There are of course those moments when we can use an old version of Skype ;) to video chat with our grandparents living half a world away. During those moments I’m truly grateful for all this technology. Once, my grandmother asked me show her how to setup Twitter. She’s in Russia. Why do you need Twitter, grandma?

104 year old grandma on Twitter

I’m really in awe when technology is used to solve big problems. What if we built a huge spaceship; filled it up with all the world’s nuclear weapons, all of its landfill garbage, all the junk that poisons our air, crammed it all in that spaceship and then blasted it off to the edges of the Milky Way? How much would that cost? Could we get crowd-funding?
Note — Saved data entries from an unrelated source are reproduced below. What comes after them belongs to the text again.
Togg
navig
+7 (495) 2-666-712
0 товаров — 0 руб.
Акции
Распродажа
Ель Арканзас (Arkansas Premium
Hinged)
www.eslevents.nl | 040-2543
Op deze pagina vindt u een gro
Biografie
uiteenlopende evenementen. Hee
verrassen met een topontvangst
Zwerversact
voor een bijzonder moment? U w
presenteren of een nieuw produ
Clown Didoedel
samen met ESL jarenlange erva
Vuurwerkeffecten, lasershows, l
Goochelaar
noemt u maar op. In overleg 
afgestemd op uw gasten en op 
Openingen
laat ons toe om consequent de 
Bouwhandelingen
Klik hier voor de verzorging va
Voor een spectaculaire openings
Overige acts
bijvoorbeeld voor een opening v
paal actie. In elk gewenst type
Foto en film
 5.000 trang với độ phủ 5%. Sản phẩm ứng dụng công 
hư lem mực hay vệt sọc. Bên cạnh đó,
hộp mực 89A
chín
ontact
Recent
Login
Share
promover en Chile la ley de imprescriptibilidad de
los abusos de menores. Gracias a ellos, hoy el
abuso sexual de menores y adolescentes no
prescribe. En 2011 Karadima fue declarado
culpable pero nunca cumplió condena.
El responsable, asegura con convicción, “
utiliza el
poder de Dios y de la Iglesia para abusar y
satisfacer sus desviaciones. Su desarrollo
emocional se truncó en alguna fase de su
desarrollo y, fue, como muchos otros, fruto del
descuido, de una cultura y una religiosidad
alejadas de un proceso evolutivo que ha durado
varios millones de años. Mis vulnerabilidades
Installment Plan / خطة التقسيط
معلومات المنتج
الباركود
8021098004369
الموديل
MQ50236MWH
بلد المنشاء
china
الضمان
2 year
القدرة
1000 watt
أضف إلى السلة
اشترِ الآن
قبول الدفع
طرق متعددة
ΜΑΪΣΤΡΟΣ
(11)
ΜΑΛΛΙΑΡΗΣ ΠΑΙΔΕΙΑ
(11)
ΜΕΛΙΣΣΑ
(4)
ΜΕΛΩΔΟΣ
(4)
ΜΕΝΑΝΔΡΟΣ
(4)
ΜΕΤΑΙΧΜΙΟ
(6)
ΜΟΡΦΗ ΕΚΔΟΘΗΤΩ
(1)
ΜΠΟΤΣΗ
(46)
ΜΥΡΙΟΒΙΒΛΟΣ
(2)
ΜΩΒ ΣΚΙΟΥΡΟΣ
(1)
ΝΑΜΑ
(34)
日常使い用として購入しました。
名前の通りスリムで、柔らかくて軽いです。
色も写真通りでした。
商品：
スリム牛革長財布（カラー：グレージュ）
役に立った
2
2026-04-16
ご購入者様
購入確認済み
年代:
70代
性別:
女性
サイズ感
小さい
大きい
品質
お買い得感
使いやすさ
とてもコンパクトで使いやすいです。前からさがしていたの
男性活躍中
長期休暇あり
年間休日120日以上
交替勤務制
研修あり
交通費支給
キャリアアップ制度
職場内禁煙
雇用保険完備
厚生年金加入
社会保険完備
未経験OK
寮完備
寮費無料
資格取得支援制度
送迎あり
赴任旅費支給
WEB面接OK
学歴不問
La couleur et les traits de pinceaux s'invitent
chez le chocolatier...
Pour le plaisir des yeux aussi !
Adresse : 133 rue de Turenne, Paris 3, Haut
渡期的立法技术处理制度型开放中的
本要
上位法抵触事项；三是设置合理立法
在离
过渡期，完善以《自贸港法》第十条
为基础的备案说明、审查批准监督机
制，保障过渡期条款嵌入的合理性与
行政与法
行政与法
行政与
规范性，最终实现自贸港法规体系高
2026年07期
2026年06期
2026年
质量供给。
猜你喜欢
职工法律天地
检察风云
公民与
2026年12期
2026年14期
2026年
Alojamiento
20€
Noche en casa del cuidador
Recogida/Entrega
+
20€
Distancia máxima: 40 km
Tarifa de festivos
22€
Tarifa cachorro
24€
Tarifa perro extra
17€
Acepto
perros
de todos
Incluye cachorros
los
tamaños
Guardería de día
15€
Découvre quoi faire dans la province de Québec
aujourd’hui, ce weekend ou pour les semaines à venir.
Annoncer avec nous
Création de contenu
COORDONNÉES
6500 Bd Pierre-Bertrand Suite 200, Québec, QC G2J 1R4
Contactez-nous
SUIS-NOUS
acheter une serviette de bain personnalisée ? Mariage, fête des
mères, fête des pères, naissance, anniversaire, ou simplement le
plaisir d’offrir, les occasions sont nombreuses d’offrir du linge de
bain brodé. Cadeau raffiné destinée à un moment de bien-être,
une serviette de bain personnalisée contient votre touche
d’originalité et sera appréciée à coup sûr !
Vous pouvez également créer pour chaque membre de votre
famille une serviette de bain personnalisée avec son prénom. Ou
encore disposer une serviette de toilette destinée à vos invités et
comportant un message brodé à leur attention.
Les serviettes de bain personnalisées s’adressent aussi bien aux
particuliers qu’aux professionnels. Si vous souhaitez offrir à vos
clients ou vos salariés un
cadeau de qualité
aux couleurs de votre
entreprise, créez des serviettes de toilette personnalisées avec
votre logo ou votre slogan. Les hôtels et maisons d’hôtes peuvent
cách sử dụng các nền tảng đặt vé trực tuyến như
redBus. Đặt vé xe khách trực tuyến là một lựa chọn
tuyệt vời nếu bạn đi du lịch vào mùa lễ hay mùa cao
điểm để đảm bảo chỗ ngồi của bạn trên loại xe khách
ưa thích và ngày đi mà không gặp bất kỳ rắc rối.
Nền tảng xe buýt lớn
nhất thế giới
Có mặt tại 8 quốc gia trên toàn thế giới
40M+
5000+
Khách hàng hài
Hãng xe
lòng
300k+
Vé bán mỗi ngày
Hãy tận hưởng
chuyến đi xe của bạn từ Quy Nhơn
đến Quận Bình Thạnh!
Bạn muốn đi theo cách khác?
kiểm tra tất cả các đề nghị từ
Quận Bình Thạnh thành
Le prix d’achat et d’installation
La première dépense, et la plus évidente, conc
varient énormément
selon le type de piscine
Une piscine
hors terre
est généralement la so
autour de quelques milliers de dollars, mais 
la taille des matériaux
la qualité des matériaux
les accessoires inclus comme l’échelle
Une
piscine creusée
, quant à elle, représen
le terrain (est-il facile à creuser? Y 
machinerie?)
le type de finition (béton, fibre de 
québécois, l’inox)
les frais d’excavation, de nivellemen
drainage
Do you ever long for simpler times? Even going back just seven years, before iPads existed and before the huge smart-phone boom? The days when we downloaded AIM 5.9, along with DeadAIM to get rid of the ads?

Back when we had an old flip-phone and could share a meal with a loved one and all of our attention was focused on them? Not on the fears of the future, when the next text-crack is going to arrive or what’s happening on our Facebook walls?

I can’t blame the technology. They are simply little addictive inanimate tools, swimming in the sea of the vast world around us; sending us waves of cares when our friends ping us on Twitter. When’s the last time you pinged a loved one with a hand-written letter or drawing? Or simply told them that you love them; not through texting, not through a digital screen of facades, but in-person from your heart?

On a daily basis, I need to remind myself to be more loving, more caring, simply being there for the world around me. Swami Kripalu once said: “Do not fight the dark. Just turn on the light. Let go, and breathe into the goodness that you are. “ I can’t fight the world around me and where it’s heading. I can only be the best version of myself for that world. Someone recently posted a comment on our FB page that made me smile: “How can I download the old version of my own life?” I don’t think you can, my friend. You can simply be here, as you are.

Resist the compulsion. Stay human in the age of digital obsession.